- _Instructions to follow_:
Each entry below is to be extracted exactly.

- _Extracted data_:

%%

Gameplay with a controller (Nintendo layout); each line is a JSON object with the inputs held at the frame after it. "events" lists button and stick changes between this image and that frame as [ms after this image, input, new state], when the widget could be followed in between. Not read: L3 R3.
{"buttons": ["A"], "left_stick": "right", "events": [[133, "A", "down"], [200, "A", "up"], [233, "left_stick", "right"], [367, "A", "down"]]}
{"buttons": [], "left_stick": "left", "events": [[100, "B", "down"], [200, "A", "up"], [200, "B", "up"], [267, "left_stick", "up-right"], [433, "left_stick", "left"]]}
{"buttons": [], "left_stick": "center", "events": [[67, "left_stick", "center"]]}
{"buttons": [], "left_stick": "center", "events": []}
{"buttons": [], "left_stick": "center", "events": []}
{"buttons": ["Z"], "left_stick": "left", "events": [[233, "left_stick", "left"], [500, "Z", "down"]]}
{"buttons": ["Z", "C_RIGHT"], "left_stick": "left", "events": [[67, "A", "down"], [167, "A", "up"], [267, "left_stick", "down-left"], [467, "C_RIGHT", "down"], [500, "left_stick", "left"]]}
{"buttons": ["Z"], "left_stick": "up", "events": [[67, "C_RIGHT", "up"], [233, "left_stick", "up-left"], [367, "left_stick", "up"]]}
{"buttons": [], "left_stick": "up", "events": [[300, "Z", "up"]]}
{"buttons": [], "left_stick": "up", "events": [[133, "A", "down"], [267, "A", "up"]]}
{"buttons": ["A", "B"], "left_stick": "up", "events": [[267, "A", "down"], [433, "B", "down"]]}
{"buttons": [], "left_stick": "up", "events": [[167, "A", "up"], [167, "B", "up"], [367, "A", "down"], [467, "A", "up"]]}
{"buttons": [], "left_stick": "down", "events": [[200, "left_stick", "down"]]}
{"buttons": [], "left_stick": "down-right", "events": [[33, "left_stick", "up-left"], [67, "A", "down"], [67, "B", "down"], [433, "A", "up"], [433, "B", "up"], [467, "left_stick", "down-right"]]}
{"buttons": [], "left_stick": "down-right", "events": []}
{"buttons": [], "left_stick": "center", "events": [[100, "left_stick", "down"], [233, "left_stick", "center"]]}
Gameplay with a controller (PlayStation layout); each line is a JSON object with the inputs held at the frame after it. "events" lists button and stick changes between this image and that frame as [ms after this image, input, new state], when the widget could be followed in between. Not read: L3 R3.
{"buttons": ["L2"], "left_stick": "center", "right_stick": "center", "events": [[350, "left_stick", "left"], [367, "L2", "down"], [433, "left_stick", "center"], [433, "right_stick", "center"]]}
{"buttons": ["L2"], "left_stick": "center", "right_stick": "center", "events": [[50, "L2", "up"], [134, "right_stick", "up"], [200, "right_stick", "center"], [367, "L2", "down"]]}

%%

- _Finished exercise_:
Gameplay with a controller (Nintendo layout); each line is a JSON object with the inputs held at the frame after it. "events" lists button and stick changes between this image and that frame as [ms after this image, input, new state], when the widget could be followed in between. Not read: L3 R3.
{"buttons": ["A"], "left_stick": "right", "events": [[133, "A", "down"], [200, "A", "up"], [233, "left_stick", "right"], [367, "A", "down"]]}
{"buttons": [], "left_stick": "left", "events": [[100, "B", "down"], [200, "A", "up"], [200, "B", "up"], [267, "left_stick", "up-right"], [433, "left_stick", "left"]]}
{"buttons": [], "left_stick": "center", "events": [[67, "left_stick", "center"]]}
{"buttons": [], "left_stick": "center", "events": []}
{"buttons": [], "left_stick": "center", "events": []}
{"buttons": ["Z"], "left_stick": "left", "events": [[233, "left_stick", "left"], [500, "Z", "down"]]}
{"buttons": ["Z", "C_RIGHT"], "left_stick": "left", "events": [[67, "A", "down"], [167, "A", "up"], [267, "left_stick", "down-left"], [467, "C_RIGHT", "down"], [500, "left_stick", "left"]]}
{"buttons": ["Z"], "left_stick": "up", "events": [[67, "C_RIGHT", "up"], [233, "left_stick", "up-left"], [367, "left_stick", "up"]]}
{"buttons": [], "left_stick": "up", "events": [[300, "Z", "up"]]}
{"buttons": [], "left_stick": "up", "events": [[133, "A", "down"], [267, "A", "up"]]}
{"buttons": ["A", "B"], "left_stick": "up", "events": [[267, "A", "down"], [433, "B", "down"]]}
{"buttons": [], "left_stick": "up", "events": [[167, "A", "up"], [167, "B", "up"], [367, "A", "down"], [467, "A", "up"]]}
{"buttons": [], "left_stick": "down", "events": [[200, "left_stick", "down"]]}
{"buttons": [], "left_stick": "down-right", "events": [[33, "left_stick", "up-left"], [67, "A", "down"], [67, "B", "down"], [433, "A", "up"], [433, "B", "up"], [467, "left_stick", "down-right"]]}
{"buttons": [], "left_stick": "down-right", "events": []}
{"buttons": [], "left_stick": "center", "events": [[100, "left_stick", "down"], [233, "left_stick", "center"]]}
Gameplay with a controller (PlayStation layout); each line is a JSON object with the inputs held at the frame after it. "events" lists button and stick changes between this image and that frame as [ms after this image, input, new state], when the widget could be followed in between. Not read: L3 R3.
{"buttons": ["L2"], "left_stick": "center", "right_stick": "center", "events": [[350, "left_stick", "left"], [367, "L2", "down"], [433, "left_stick", "center"], [433, "right_stick", "center"]]}
{"buttons": ["L2"], "left_stick": "center", "right_stick": "center", "events": [[50, "L2", "up"], [134, "right_stick", "up"], [200, "right_stick", "center"], [367, "L2", "down"]]}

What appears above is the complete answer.